Can texting parents help improve children’s development?
12 May 2022
Anneka Dawson, Head of IES Trials Unit and Pre-16 Education
Lucy Stokes, Principal Economist, NIESR
Ceri Williams, IES Research Fellow
Finding ways to better support children’s development and learning in the early years has been recognised as an important topic for some time, but arguably has become even more pressing in light of the Covid-19 pandemic. Existing evidence suggests both home and school-based parental engagement can positively affect children’s learning and outcomes. But programmes to support parental engagement and enhance the home learning environment can often be resource-intensive to implement.
We recently published our joint report for the Education Endowment Foundation evaluating Tips by Text, a text messaging intervention for parents of children in Reception year (aged 4-5). Tips by Text was inspired in large part by similar interventions in the US, which have demonstrated that text messages can be an effective way of delivering support to parents and have shown positive impacts on young children’s literacy skills.
Developed by the Behavioural Insights Team (BIT) and Professor Susannah Loeb, Tips by Text seeks to improve children’s literacy, language, numeracy and socio-emotional skills by providing information and strategies that empower parents and encourage them to do more developmental activities, such as introducing children to new words when doing household tasks or counting the number of cars they pass on the way home from school. The texts were sent three times a week by BIT to parents of children aged 4-5 during the academic year 2019-2020. The three types of messages sent were:
- “FACT” texts, designed to inform and motivate parents by highlighting the importance of a particular skill or set of skills,
- “TIP” texts, designed to minimise the cognitive, emotional, and time burdens of engaged parenting through short, simple, and highly-specific activities for parents to do with their children that build on existing family routines and
- “GROWTH” texts, which provide encouragement, reinforcement, and extend the TIP texts.
An example is given below:
Fact |
Tip |
Growth |
Having a strong vocabulary helps children become better communicators, readers, and writers. |
Pick an object in the room (like a soft toy), but don't tell {{child first name}}. Describe it to {{child him-her}} - try to use describing words like “fuzzy, brown, cuddly…” Can {{child he-she}} guess what you’re thinking of? |
Keep working on vocabulary! Have {{child first name}} pick a secret item that {{child he-she}} can see in the room and describe it to you. Can you guess what it is? Ask for clues! |
The programme was evaluated through a randomised controlled trial (RCT), involving more than 100 schools in the North of England, alongside an implementation and process evaluation exploring whether the programme was implemented as intended as well as exploring factors that may influence impact.
The evaluation, and delivery of the text messages, commenced prior to the Covid-19 pandemic.

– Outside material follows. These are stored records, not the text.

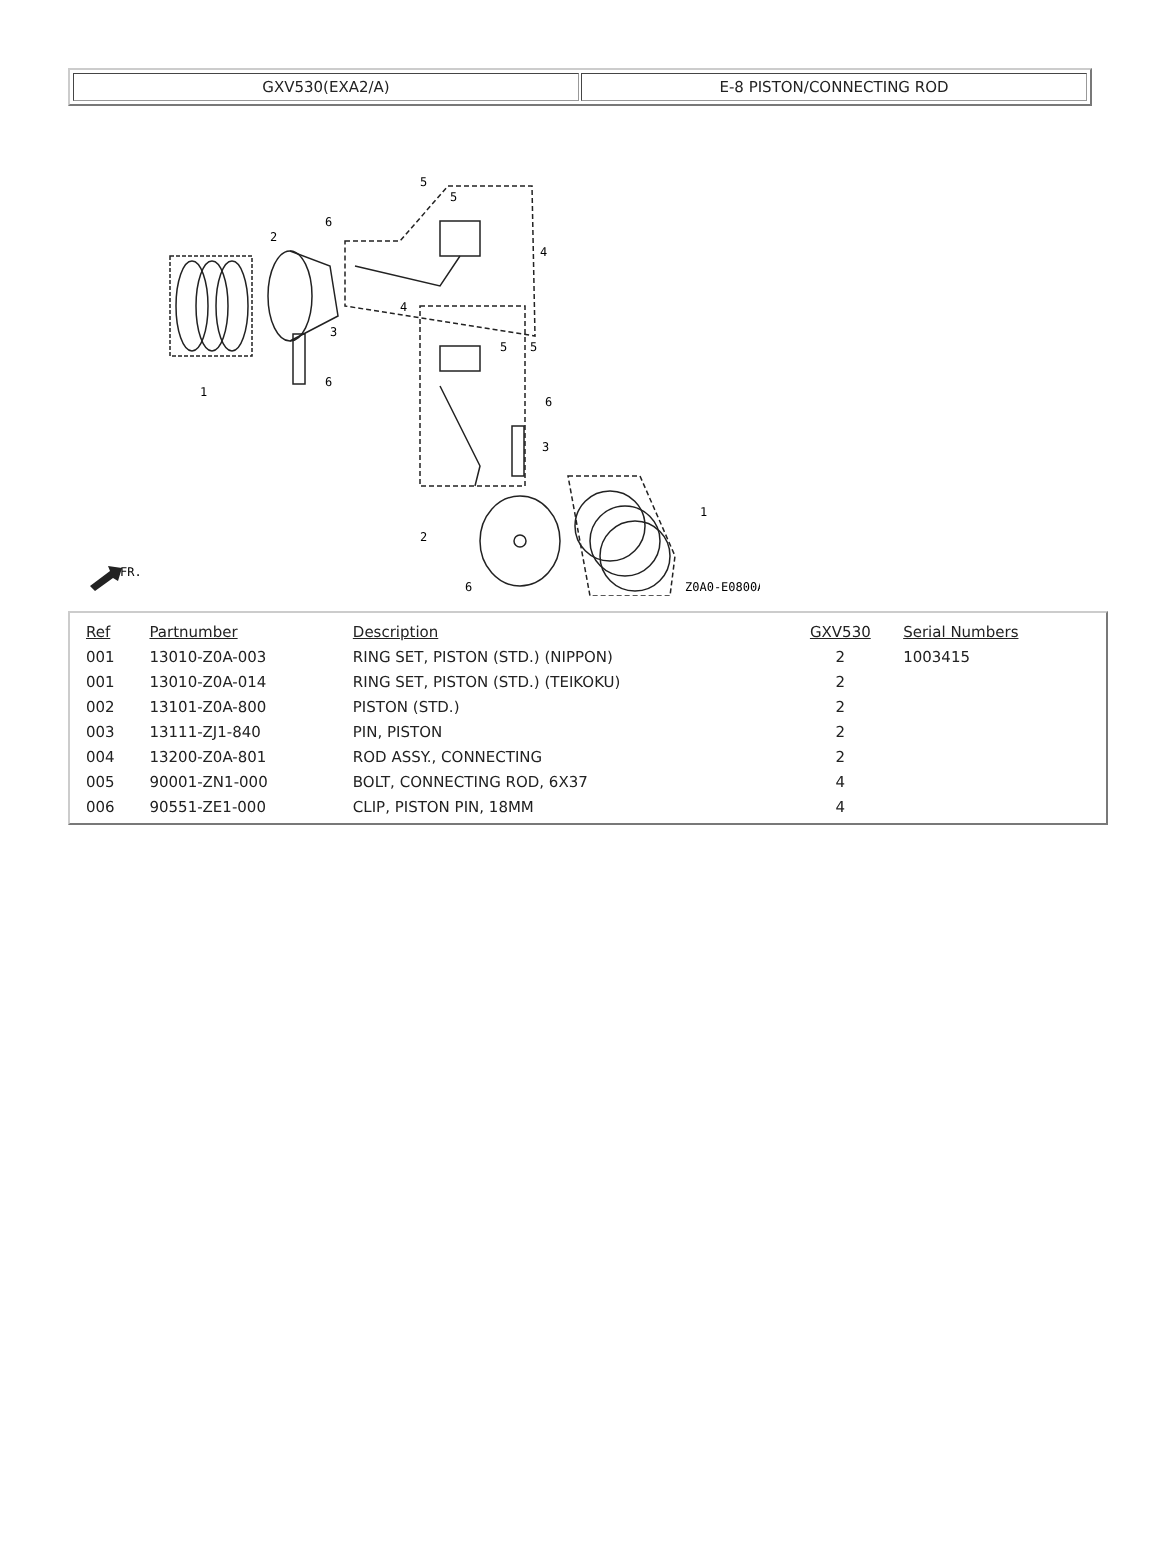GXV530(EXA2/A) E-8 PISTON/CONNECTING ROD
1
2
3
4
5
5
6
6
5
5
4
3
6
2
6
1
Z0A0-E0800A
FR.
| Ref | Partnumber | Description | GXV530 | Serial Numbers |
| --- | --- | --- | --- | --- |
| 001 | 13010-Z0A-003 | RING SET, PISTON (STD.) (NIPPON) | 2 | 1003415 |
| 001 | 13010-Z0A-014 | RING SET, PISTON (STD.) (TEIKOKU) | 2 | |
| 002 | 13101-Z0A-800 | PISTON (STD.) | 2 | |
| 003 | 13111-ZJ1-840 | PIN, PISTON | 2 | |
| 004 | 13200-Z0A-801 | ROD ASSY., CONNECTING | 2 | |
| 005 | 90001-ZN1-000 | BOLT, CONNECTING ROD, 6X37 | 4 | |
| 006 | 90551-ZE1-000 | CLIP, PISTON PIN, 18MM | 4 | |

But the onset, and evolution, of the pandemic meant that a number of changes had to be made, both to delivery (such as adapting some messages to make them more lockdown-friendly, and extending the delivery period from the planned nine months to 12 months), and the evaluation, notably with post-testing initially postponed, and ultimately having to stop. Tips by Text is one of only a few education RCTs we are aware of in the UK that continued throughout the pandemic, which was possible due to the nature of the intervention not involving schools and joint working by BIT, EEF, Qa Research who carried out the child assessments and the evaluation teams.
Tips by Text took place in an unprecedented time, and the results of the evaluation need to be interpreted with this in mind. Not only were far fewer post-tests completed due to Covid-19 (around 30% of the number originally planned), but children experienced substantial disruption to their education and lives during this time, in a way that could not have been envisaged at the start of the evaluation.

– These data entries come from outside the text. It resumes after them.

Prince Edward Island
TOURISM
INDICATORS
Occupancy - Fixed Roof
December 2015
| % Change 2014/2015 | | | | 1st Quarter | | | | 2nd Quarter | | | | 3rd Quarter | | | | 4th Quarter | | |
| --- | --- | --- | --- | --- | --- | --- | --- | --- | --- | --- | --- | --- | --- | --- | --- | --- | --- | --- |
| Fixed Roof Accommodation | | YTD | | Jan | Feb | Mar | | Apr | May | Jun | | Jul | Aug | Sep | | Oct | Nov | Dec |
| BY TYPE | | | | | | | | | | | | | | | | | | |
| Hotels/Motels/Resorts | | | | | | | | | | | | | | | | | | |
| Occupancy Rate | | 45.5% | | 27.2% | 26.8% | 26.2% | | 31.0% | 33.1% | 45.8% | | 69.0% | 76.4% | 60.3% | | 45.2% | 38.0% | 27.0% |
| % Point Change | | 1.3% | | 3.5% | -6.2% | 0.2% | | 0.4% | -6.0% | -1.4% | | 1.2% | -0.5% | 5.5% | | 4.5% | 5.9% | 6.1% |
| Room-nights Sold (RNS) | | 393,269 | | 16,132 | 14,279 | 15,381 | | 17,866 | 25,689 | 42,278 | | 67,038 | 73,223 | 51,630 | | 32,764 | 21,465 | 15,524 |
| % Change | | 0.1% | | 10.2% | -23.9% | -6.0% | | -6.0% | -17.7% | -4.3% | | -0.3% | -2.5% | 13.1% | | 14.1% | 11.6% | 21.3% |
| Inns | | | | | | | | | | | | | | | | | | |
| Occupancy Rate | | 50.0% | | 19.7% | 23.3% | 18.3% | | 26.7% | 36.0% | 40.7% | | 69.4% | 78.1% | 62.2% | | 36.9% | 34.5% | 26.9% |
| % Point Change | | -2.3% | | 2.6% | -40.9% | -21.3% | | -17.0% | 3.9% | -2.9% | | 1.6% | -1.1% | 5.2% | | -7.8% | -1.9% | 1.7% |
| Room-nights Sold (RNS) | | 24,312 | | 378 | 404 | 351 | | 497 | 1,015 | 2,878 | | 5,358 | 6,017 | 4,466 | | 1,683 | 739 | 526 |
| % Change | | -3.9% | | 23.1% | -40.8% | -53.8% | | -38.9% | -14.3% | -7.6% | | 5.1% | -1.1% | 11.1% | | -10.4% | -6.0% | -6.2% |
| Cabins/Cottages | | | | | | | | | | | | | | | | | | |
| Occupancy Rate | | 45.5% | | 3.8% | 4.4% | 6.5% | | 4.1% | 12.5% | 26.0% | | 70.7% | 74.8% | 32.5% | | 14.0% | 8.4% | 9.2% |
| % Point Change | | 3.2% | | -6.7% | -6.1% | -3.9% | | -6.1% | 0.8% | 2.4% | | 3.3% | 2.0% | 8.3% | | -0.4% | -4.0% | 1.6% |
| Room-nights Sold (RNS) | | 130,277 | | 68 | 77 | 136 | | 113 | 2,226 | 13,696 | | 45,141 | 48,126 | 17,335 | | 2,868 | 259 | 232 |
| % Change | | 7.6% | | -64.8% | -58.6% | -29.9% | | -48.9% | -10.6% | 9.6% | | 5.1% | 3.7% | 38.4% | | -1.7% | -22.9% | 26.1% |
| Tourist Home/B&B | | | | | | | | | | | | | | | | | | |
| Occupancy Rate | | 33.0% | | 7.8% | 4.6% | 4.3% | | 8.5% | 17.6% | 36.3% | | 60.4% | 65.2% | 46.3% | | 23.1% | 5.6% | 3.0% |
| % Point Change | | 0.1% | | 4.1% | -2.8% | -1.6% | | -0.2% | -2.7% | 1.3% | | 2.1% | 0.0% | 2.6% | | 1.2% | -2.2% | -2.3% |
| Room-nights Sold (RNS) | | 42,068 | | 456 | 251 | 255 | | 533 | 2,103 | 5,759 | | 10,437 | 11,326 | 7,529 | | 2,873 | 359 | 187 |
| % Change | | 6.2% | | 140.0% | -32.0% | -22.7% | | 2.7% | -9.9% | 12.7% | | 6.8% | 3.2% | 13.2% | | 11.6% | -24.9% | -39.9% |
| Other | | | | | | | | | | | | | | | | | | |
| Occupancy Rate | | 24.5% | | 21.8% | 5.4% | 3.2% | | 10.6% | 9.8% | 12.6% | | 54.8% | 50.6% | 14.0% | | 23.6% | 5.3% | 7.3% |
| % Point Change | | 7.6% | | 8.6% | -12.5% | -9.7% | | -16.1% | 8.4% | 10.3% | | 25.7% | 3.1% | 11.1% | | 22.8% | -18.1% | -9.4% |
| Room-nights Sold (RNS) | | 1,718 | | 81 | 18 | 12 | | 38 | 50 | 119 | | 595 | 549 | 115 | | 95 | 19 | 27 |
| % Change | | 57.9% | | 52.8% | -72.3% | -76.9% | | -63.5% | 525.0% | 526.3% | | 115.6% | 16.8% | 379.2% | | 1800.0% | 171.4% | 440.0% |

Analysis of the literacy assessments that were able to be completed indicated children whose parents received the Tips by Text programme showed no additional progress in literacy skills, compared with children whose parents had not received the programme. However, the intervention was generally well-received by parents, finding that the texts were useful, were delivered at the right frequency and pitched at the right level with appropriate content. Most parents used the tips but were cautious when describing impacts because it was hard to attribute change in the context of the pandemic. A small number of parents felt that the texts were similar to activities they were already doing with their children and did not use them.
The big question is: what would have happened in the absence of Covid-19? It is not possible to know of course – would there have been a different impact, or would parents have responded to the messages differently? What is clear, however, is that there is still a substantive need to find ways to better support children’s learning as we begin to emerge from the pandemic. As the cost of such a programme is relatively low, exploring further how such an intervention may be able to help support children’s outcomes going forward seems a valuable avenue for the future.
Any views expressed are those of the author and not necessarily those of the Institute as a whole.